Gold- and associated ore minerals of the Waaikraal Deposit, northwest of Brits, Bushveld Complex
Verryn, Sabine M.C.; Merkle, Roland K.W.; Von Gruenewaldt, Gerhard
European Journal of Mineralogy Volume 3 Number 2 (1991), p. 451 - 466
published: Apr 18, 1991
manuscript accepted: Nov 15, 1990
manuscript received: Aug 20, 1990
ArtNo. ESP147050302014, Price: 29.00 €
Abstract The Waaikraal Gold Deposit 25 km northwest of Brits is a sill-like body of alternating layers and lenses of pyroxenite and magnetite-rich rock, hosted in sediments belonging to the Rayton Formation of the Transvaal Sequence. The sediments are situated between the magnetite gabbros of the Upper Zone of the Bushveld Complex and the granites of the Lebowa Granite Suite.
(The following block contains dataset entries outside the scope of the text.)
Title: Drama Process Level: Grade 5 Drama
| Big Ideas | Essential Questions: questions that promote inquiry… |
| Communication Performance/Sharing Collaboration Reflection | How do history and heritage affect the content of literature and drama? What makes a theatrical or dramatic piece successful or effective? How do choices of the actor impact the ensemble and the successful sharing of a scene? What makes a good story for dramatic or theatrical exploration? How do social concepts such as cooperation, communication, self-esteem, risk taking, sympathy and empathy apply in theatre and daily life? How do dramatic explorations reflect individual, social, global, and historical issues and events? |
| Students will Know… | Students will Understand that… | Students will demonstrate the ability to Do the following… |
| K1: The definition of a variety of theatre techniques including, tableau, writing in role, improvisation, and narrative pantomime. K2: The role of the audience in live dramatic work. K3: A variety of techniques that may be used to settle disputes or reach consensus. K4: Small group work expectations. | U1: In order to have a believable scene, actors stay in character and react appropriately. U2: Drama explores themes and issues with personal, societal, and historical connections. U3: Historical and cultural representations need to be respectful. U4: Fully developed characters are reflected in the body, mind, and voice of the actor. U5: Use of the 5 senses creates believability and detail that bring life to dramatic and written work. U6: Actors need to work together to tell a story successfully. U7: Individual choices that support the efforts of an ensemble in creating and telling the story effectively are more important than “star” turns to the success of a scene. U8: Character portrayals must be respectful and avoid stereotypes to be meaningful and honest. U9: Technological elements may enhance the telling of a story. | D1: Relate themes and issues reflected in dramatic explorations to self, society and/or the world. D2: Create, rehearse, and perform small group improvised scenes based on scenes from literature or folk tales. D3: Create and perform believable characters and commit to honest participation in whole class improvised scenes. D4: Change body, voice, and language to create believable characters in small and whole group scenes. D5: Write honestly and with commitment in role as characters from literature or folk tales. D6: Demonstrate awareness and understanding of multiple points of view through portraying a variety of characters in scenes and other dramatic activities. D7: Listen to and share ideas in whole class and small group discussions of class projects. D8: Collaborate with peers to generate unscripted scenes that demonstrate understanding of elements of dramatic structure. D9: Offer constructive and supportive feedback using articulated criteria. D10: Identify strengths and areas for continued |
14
Two assemblages of ore minerals can be distinguished in the sill-like ore body, viz. (i) earlier pyrrhotite, pentlandite, pyrite, chalcopyrite and sphalerite and (ii) later safflorite, arsenopyrite, cobaltite, joseite, bismuthinite, native bismuth, chalcopyrite and gold. Apart from native gold, two gold bearing compounds, maldonite (Au2Bi) and CuAu3, were identified. Bismuth-bearing minerals are joseite-B (Bi4Te2S), bismuthinite (Bi2S3) and native bismuth. Safflorite varies in composition from loellingite to safflorite rich members with up to 8 mole per cent NiAs2. Cobaltite and arsenopyrite are the only sulfarsenides. The temperature range of formation of the ore minerals associated with the gold and the mode of occurrence of the gold as small grains and in veinlets suggest a hydrothermal origin of the gold. The concentration of PGE is very low. It is assumed that the gold, together with some PGE, was mobilized from the Upper Zone of the Bushveld Complex at the postmagmatic stage by hydrothermal fluids and was locally enriched in the roof of the Complex.